--- Excerpted text ---

HMHW, as I read about this topic, I see things that seem like simple errors, but I know these are smart people so it’s probably not as simple as it appears, can you shed some light?

1 - Computation vs Neural Networks
Given that ANN’s can be computed on the computers we have today, why do people seem to make a distinction between computation and neural networks, as if ANN’s are not considered to be computational?

2 - Fodor’s problems with computationalism (abduction/global reasoning)
His position must be based on an alternate definition of computation (or something) because, although I can follow his argument as presented (no wind belief requires context), it seems pretty easy to engineer a system that works around the problem using today’s computers.

Am I missing something?

HMHW, question related to the argument you’ve presented (not arguments related to qualia and experience, but related to the ability to assign meaning to symbols to perform computations):
Let’s pretend we ignore all the counter arguments and set out to build our general AI using today’s style of computers (but with more power).

If the argument you’ve presented is correct, in what way will our effort fail?
1 - Externally it may appear to work perfectly but internally it will be lacking something?
2 - Externally it will never be able to mimic the capabilities of a human?
3 - Externally it will be able to mimic the capabilities of a human, but the cost and energy requirements will be astronomical?

First of all, the second part of (b) is wrong. You yourself made the point that one can develop a comprehensive computational theory while deferring a full account of the semantics of mental representations. And if you’re going to claim you didn’t, I’ll explicitly make that point now.

Secondly, your attempt to imply that the first part of (b) constitutes an irresolvable dilemma is also wrong, as efforts to understand this problem have been part of the evolving history of cognitive science for decades. Fodor’s important book, Psychosemantics: The Problem of Meaning in the Philosophy of Mind, is a good example of that progress. To quote from a review of it, “… it not only defends our “commonsense” psychological practice of ascribing content or meaning to mental states (i.e., our assuming that they represent or are about objects other than themselves), but also provides the beginnings of a causal account of how such intentional states are even possible …”.

So there’s nothing to reconcile once one corrects your mistaken statement in the second part of (b), and indeed the Britannica article I cited acknowledges all three points without seeing any apparent contradiction. I would also note that all three points are orthodox in most formulations of CTM including Fodor’s Representational Theory of Mind, that point (c) is practically a verbatim quote from Fodor’s most recent book, and that Fodor himself was widely regarded as the most important philosopher of mind of the late 20th and early 21st centuries. So if you think those three points together are some kind of “gotcha”, you need to reexamine your premises.

Again, a significant point of correction is in order. There is certainly a contradiction between your view that CTM is “wrong” but can still be a useful model, and the explicit statement I cited earlier that it’s not just a model but intended to be a literal description of cognition.

But again, to avoid misunderstanding, no one claims that CTM alone is a complete description of everything about the mind. Its central premise is that most cognitive processes are computational in every meaningful sense of the word, just as defined by Turing and classically in computer science.

--- Given entries ---

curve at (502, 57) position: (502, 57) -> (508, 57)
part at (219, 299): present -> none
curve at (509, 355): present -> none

---
--- Given entries ---

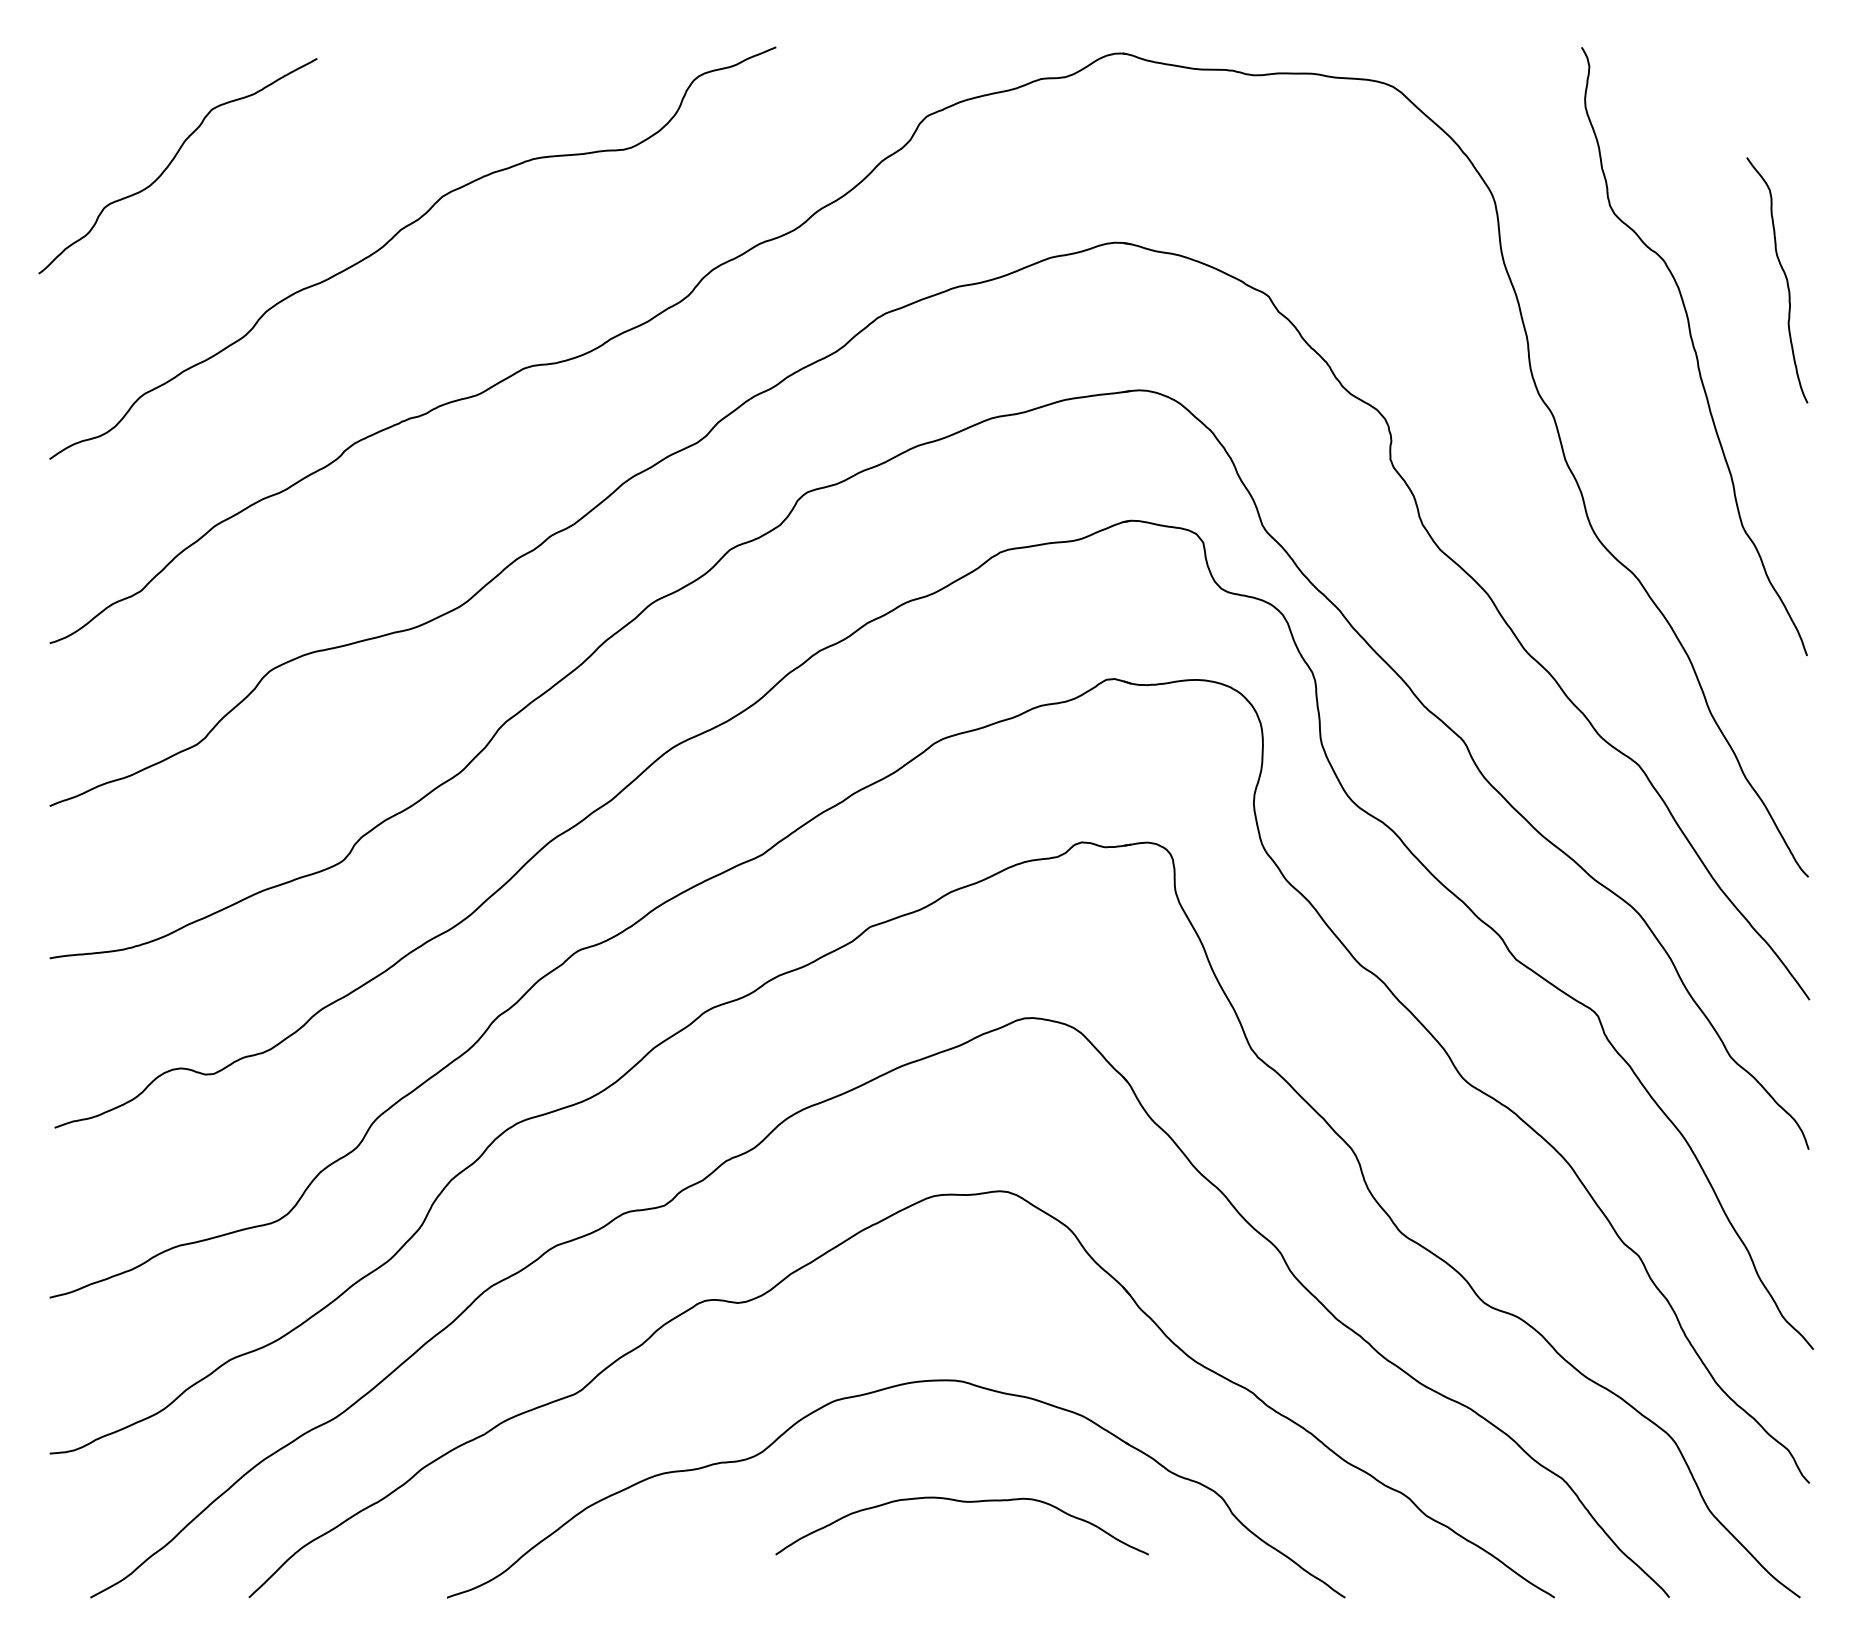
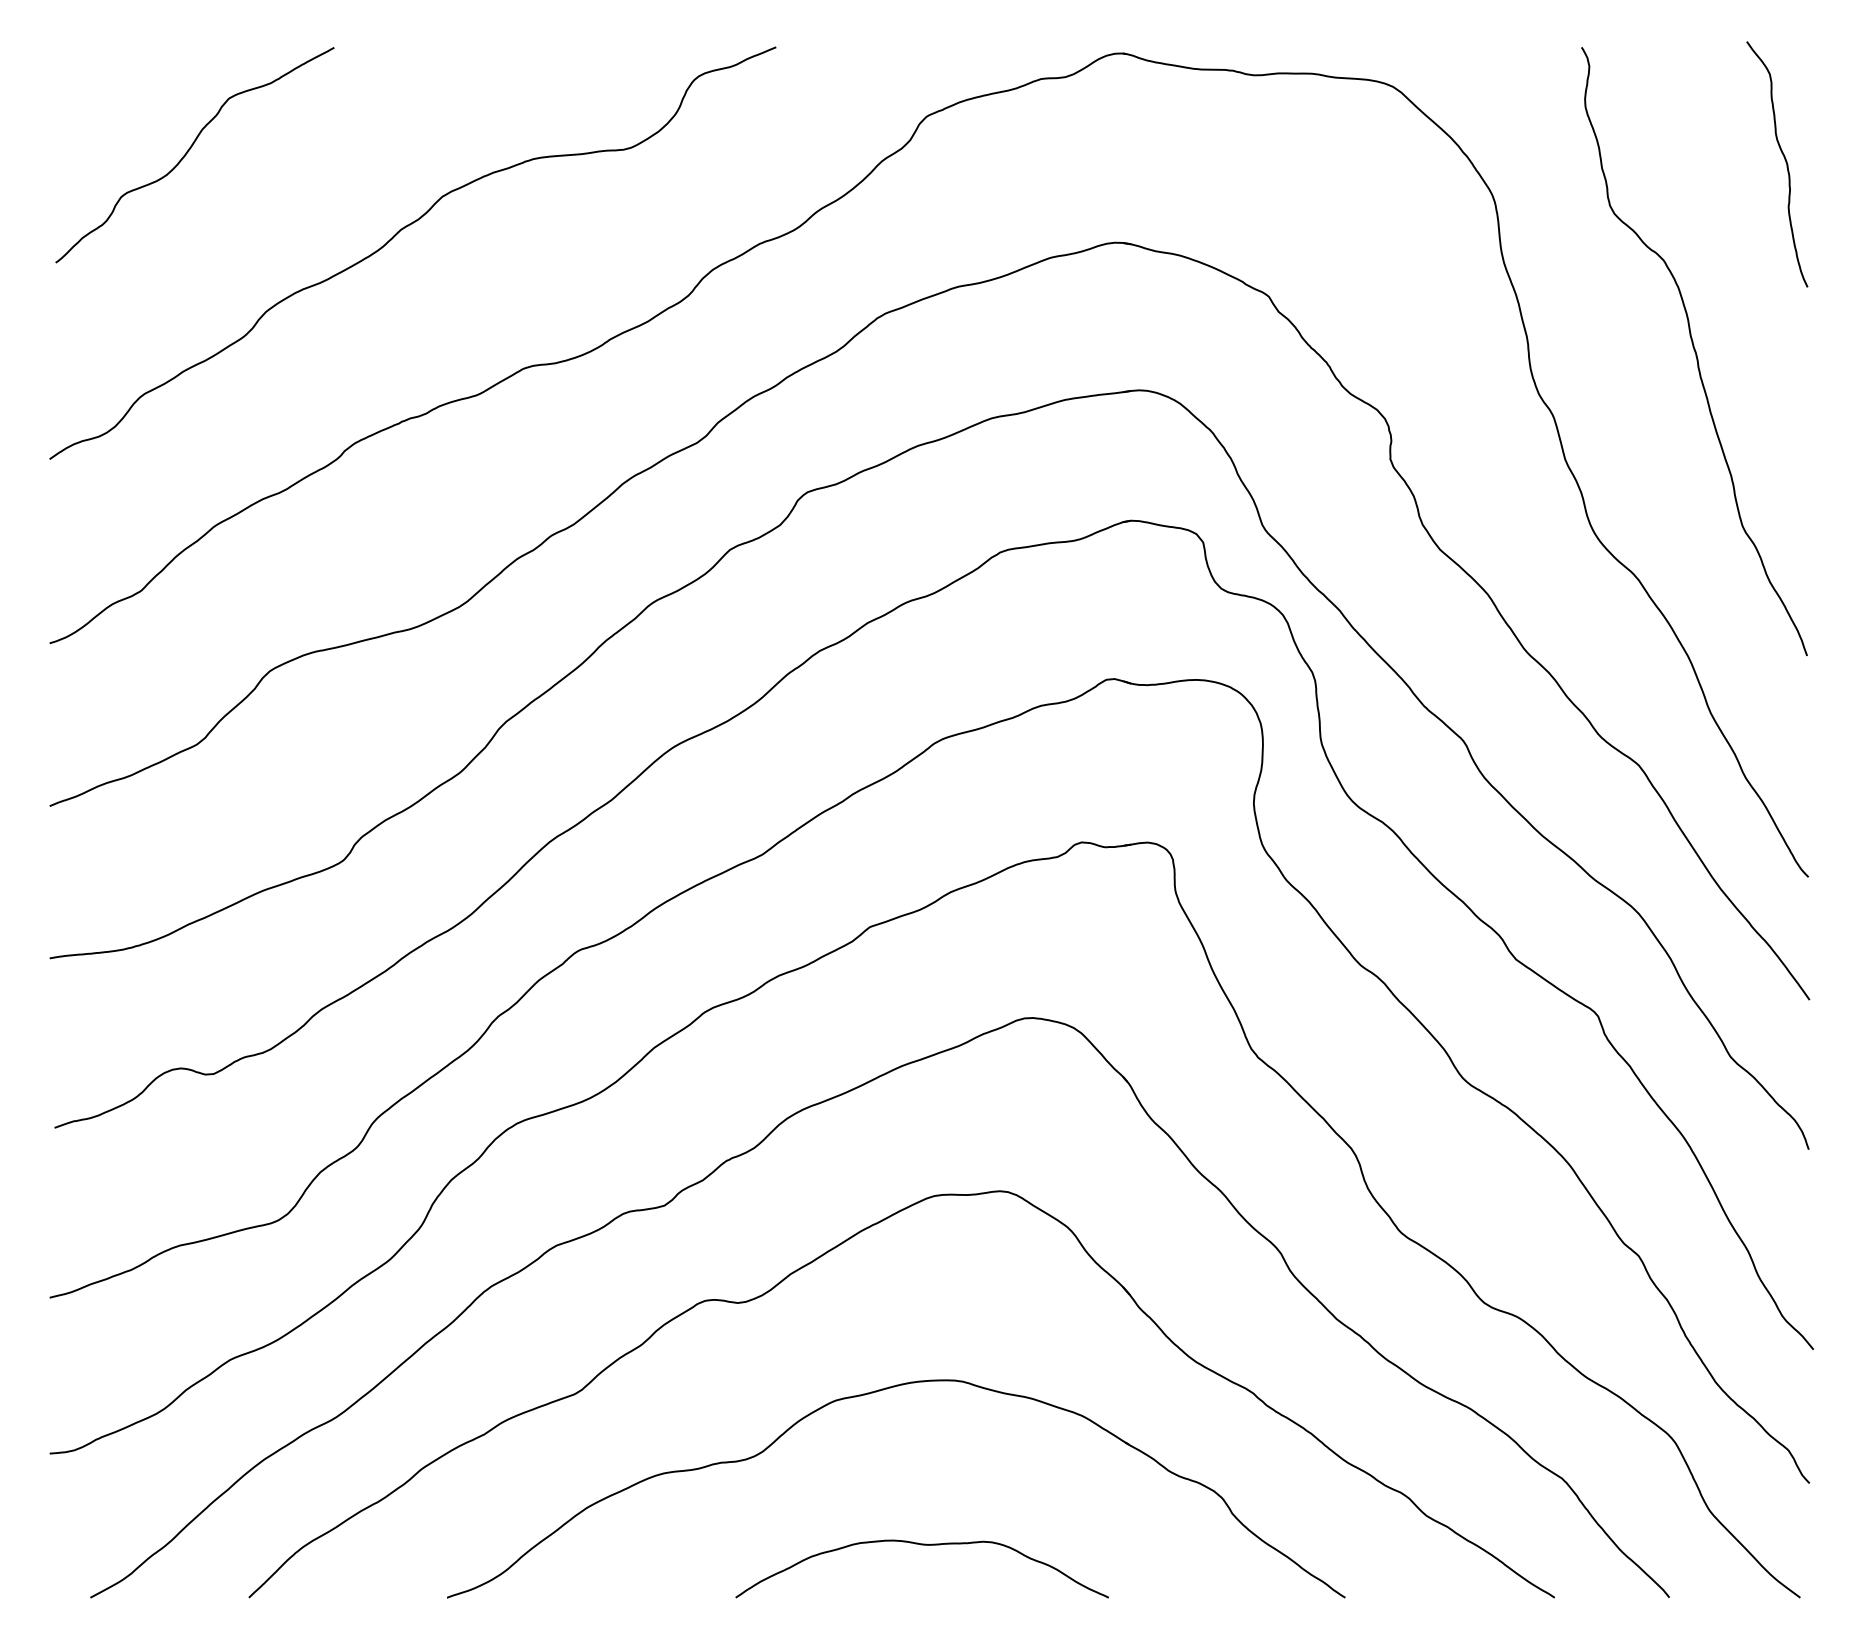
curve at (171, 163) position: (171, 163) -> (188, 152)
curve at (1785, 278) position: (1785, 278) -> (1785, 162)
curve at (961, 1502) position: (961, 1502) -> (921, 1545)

---

Brief 1:
In the discussion of the computational theory of mind, which book by Fodor is called a good example of progress on the problem of meaning?
Brief 2:
Continue the discussion of the computational theory of mind from its last sentence.

Expected output 1:
Psychosemantics: The Problem of Meaning in the Philosophy of Mind

Expected output 2:
I actually think your analogy is a good one, but not in the way you intended. In order for the analogy to accurately reflect the kind of claim you’re making, there would have to have been a fundamental theoretical flaw in Newtonian theory observable right from the start, such that everyone knew the theory was wrong but used it anyway because they had nothing better. But in fact classical mechanics had wide and incontrovertible empirical support and as such can be regarded as not just a useful model but as empirically correct, and continues to be used to this day. This is so because the refinements introduced by theories of relativity and quantum mechanics are not relevant to common everyday experience, and because classical mechanics contains fundamental truths like Newton’s three laws of motion. And so it is with CTM, and I believe always will be, even as it gets refined.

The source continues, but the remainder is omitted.